WARNINGS AND PRECAUTIONS: WITHDRAWAL SYMPTOMS REPORTED AFTER ABRUPT DISCONTINUATION OF TREATMENT WITH NUCYNTA® ER WITHOUT TAPERING IN A CHRONIC LOW BACK PAIN STUDY1
Chart showing significantly low instances of withdrawals with NUCYNTA® ER Study Design +
  • Assessment: Opioid-like withdrawal symptoms were assessed using the Clinical Opiate Withdrawal Scale (COWS)* questionnaire, which was completed at follow-up with patients who discontinued study treatment
    • Patients completed a COWS questionnaire on Day 1, Days 2 to 5, or 5 days after treatment cessation
    • When discontinuing NUCYNTA® ER, gradually taper the dose

*The COWS is a clinician-rated 11-item scale that primarily evaluates the physical components of opioid withdrawal and is based on questions and clinical observations.

Responses are rated on a scale ranging from 0-4 (or 5, depending on item). Total scores range from 0‑48 with high scores indicating more severe symptoms of opioid withdrawal.

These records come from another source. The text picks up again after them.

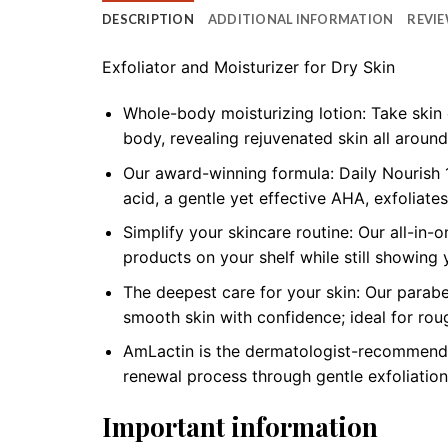
DESCRIPTION
ADDITIONAL INFORMATION
REVIE
Exfoliator and Moisturizer for Dry Skin
Whole-body moisturizing lotion: Take skin 
body, revealing rejuvenated skin all around
Our award-winning formula: Daily Nourish 1
acid, a gentle yet effective AHA, exfoliate
Simplify your skincare routine: Our all-in-
products on your shelf while still showing 
The deepest care for your skin: Our parabe
smooth skin with confidence; ideal for roug
AmLactin is the dermatologist-recommended 
renewal process through gentle exfoliation
Important information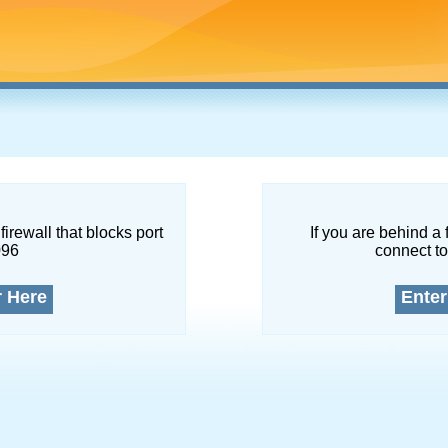
firewall that blocks port
If you are behind a 
096
connect to
r Here
Enter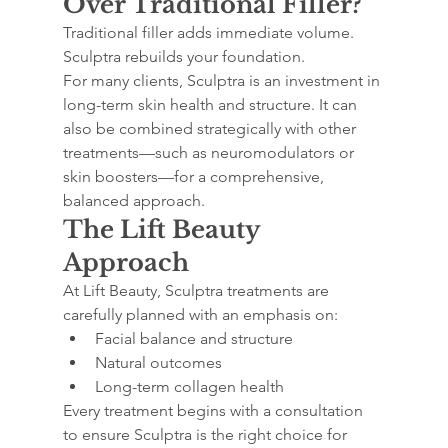
Over Traditional Filler?
Traditional filler adds immediate volume. 
Sculptra rebuilds your foundation.
For many clients, Sculptra is an investment in 
long-term skin health and structure. It can 
also be combined strategically with other 
treatments—such as neuromodulators or 
skin boosters—for a comprehensive, 
balanced approach.
The Lift Beauty 
Approach
At Lift Beauty, Sculptra treatments are 
carefully planned with an emphasis on:
Facial balance and structure
Natural outcomes
Long-term collagen health
Every treatment begins with a consultation 
to ensure Sculptra is the right choice for 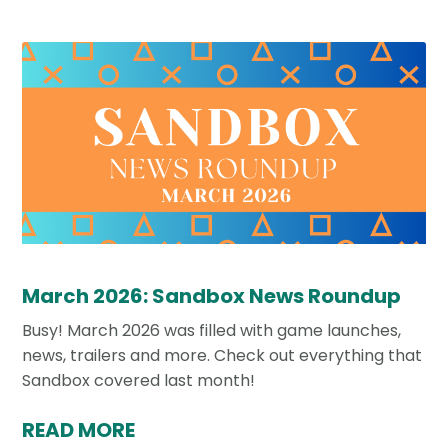
March 2026: Sandbox News Roundup
Busy! March 2026 was filled with game launches,
news, trailers and more. Check out everything that
Sandbox covered last month!
READ MORE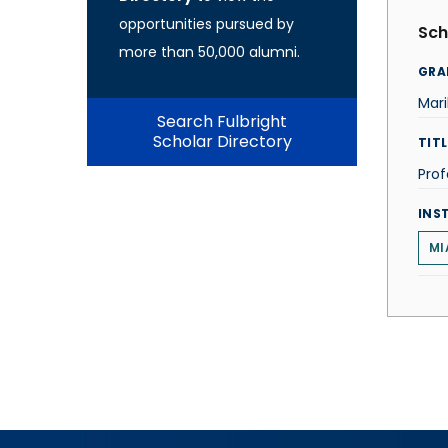
opportunities pursued by
Sch
more than 50,000 alumni.
GRA
Mari
Search Fulbright
Scholar Directory
TITL
Prof
INS
MI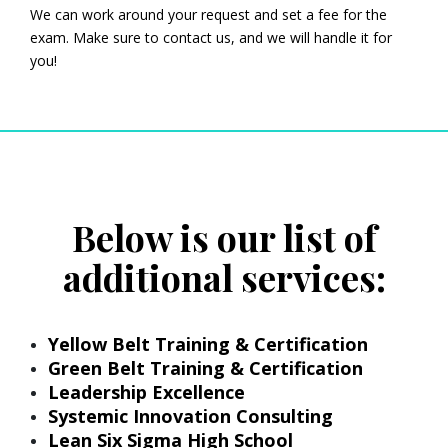
We can work around your request and set a fee for the
exam. Make sure to contact us, and we will handle it for
you!
Below is our list of
additional services:
Yellow Belt Training & Certification
Green Belt Training & Certification
Leadership Excellence
Systemic Innovation Consulting
Lean Six Sigma High School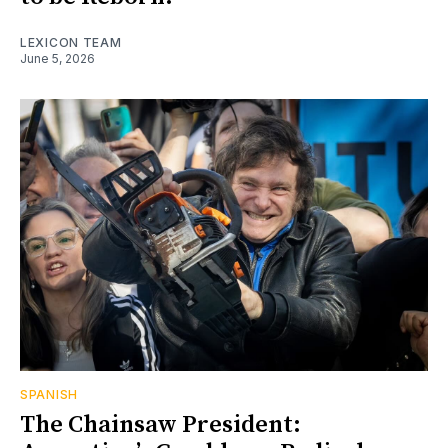
LEXICON TEAM
June 5, 2026
SPANISH
The Chainsaw President: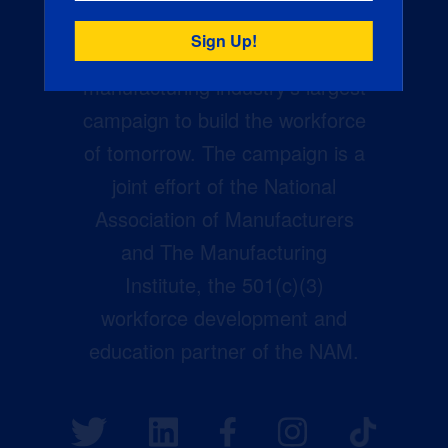
Creators Wanted is the
manufacturing industry’s largest
campaign to build the workforce
of tomorrow. The campaign is a
joint effort of the National
Association of Manufacturers
and The Manufacturing
Institute, the 501(c)(3)
workforce development and
education partner of the NAM.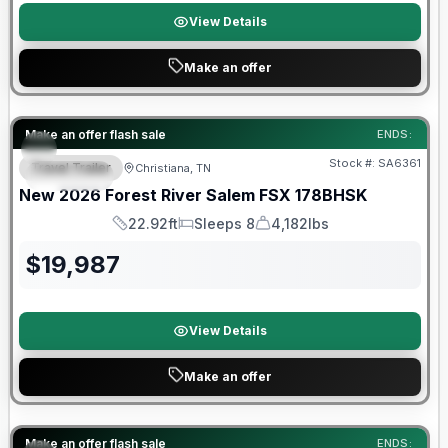
View Details
Make an offer
Forest River Great Getaway Sales Event
Make an offer flash sale
ENDS:
Stock #:
SA6361
Travel Trailer
Christiana, TN
SPECIAL
New
2026
Forest River
Salem FSX
178BHSK
22.92ft
Sleeps 8
4,182lbs
Length
Sleeps
Dry Weight
$
19,987
View Details
Make an offer
Forest River Great Getaway Sales Event
Make an offer flash sale
ENDS: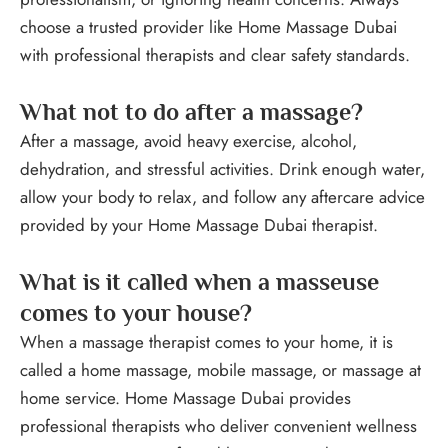
choose a trusted provider like Home Massage Dubai
with professional therapists and clear safety standards.
What not to do after a massage?
After a massage, avoid heavy exercise, alcohol,
dehydration, and stressful activities. Drink enough water,
allow your body to relax, and follow any aftercare advice
provided by your Home Massage Dubai therapist.
What is it called when a masseuse
comes to your house?
When a massage therapist comes to your home, it is
called a home massage, mobile massage, or massage at
home service. Home Massage Dubai provides
professional therapists who deliver convenient wellness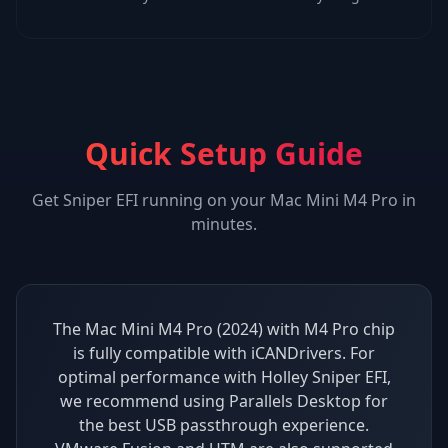
Quick Setup Guide
Get
Sniper EFI
running on your
Mac Mini M4 Pro
in
minutes.
The Mac Mini M4 Pro (2024) with M4 Pro chip
is fully compatible with iCANDrivers. For
optimal performance with Holley Sniper EFI,
we recommend using Parallels Desktop for
the best USB passthrough experience.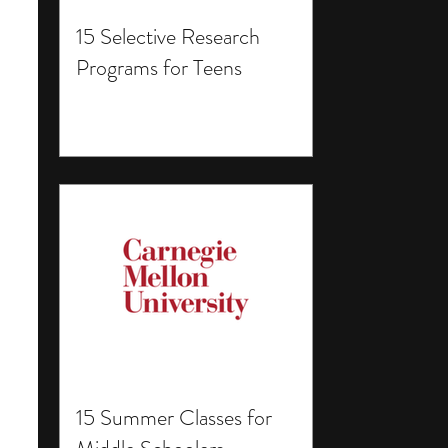
15 Selective Research
Programs for Teens
15 Summer Classes for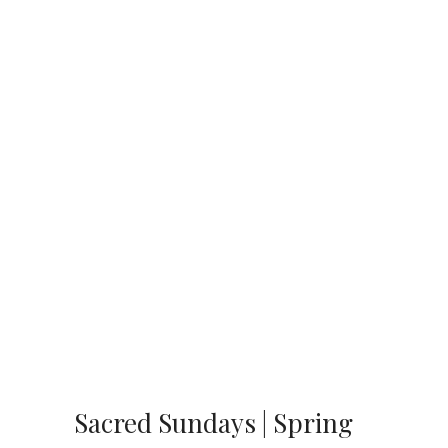
Sacred Sundays | Spring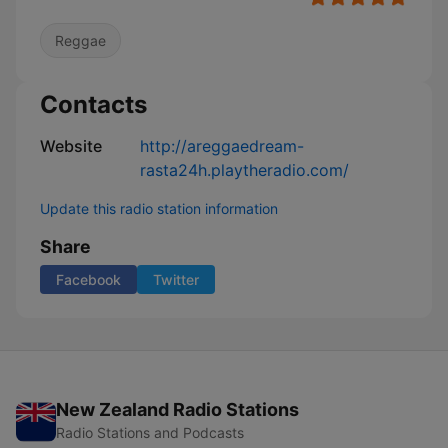
Reggae
Contacts
Website
http://areggaedream-
rasta24h.playtheradio.com/
Update this radio station information
Share
Facebook
Twitter
New Zealand Radio Stations
Radio Stations and Podcasts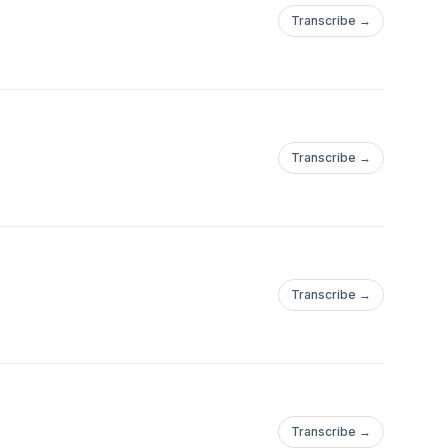
Transcribe →
Transcribe →
Transcribe →
Transcribe →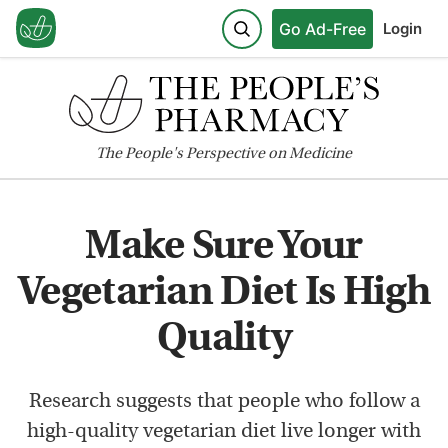
Go Ad-Free
Login
The
People's
Perspective on Medicine
Make Sure Your
Vegetarian Diet Is High
Quality
Research suggests that people who follow a
high-quality vegetarian diet live longer with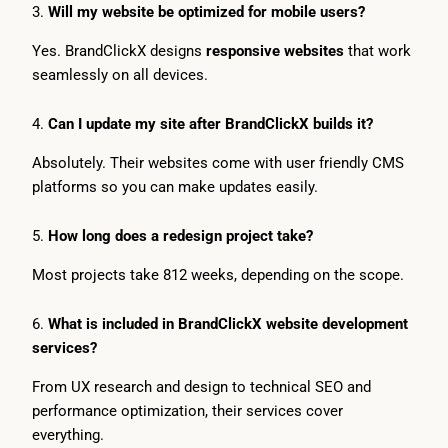
3.
Will my website be optimized for mobile users?
Yes. BrandClickX designs
responsive websites
that work
seamlessly on all devices.
4.
Can I update my site after BrandClickX builds it?
Absolutely. Their websites come with user friendly CMS
platforms so you can make updates easily.
5.
How long does a redesign project take?
Most projects take 812 weeks, depending on the scope.
6.
What is included in BrandClickX website development
services?
From UX research and design to technical SEO and
performance optimization, their services cover
everything.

WARNINGS AND PRECAUTIONS: Avoidance of Withdrawal:

Withdrawal symptoms (e.g., anxiety, sweating, insomnia, restlessness, pain, nausea, tremors, diarrhea, upper respiratory symptoms, piloerection) may occur:

  • After abrupt discontinuation or a significant dose reduction of NUCYNTA® ER in physically dependent patients. When discontinuing NUCYNTA® ER, gradually taper the dose.
  • If mixed agonist/antagonist (e.g., butorphanol, nalbuphine, pentazocine) and partial agonist (e.g., buprenorphine) analgesics are used in patients who have received or are receiving NUCYNTA® ER. Avoid use with mixed agonists/antagonists and partial agonists.
  • If opioid antagonists (e.g., naloxone, nalmefene) are administered in physically dependent patients. Administration of the antagonist should be begun with care and by titration with smaller than usual doses of the antagonist.

Study design:

In a prospective, randomized, double-blind, active- and placebo-controlled, multicenter phase 3 study, subjects with moderate to severe chronic low back pain (N=981) were selected to evaluate the efficacy and safety of NUCYNTA® ER. Subjects were randomized in a 1:1:1 ratio to receive controlled, adjustable doses of NUCYNTA® ER (100-250 mg bid), oxycodone CR (20-50 mg bid), or placebo bid. This study was designed with a dose ratio of 5:1 for NUCYNTA® ER to oxycodone CR. Therefore, 100 mg to 250 mg of NUCYNTA® ER and 20 mg to 50 mg oxycodone CR were studied. The study was not designed to establish equianalgesic doses. Oxycodone CR was included for analgesic assay sensitivity and not as a head-to-head comparator. The study consisted of a screening period, a washout period, a 15-week treatment period (3-week double-blind titration period followed by a 12-week double-blind maintenance period), and a follow-up period. No breakthrough medication was allowed for low back pain during maintenance period. The primary efficacy endpoint was change from baseline in mean pain intensity at Week 12 on the Numerical Rating Scale. The co-primary efficacy endpoint was change from baseline in mean pain intensity over the entire 12-week maintenance period.1

References
  1. Buynak R, Shapiro DY, Okamoto A, et al. Efficacy and safety of tapentadol extended release for the management of chronic low back pain: results of a prospective, randomized, double-blind, placebo- and active-controlled Phase Ill study. Expert Opin Pharmocother. 2010;11(11):1787-1804.
  2. OxyContin® [package insert]. Stamford, CT: Purdue Pharma LP; 2010.
  3. Data on file. Depomed, Inc; 2008 (cLBP).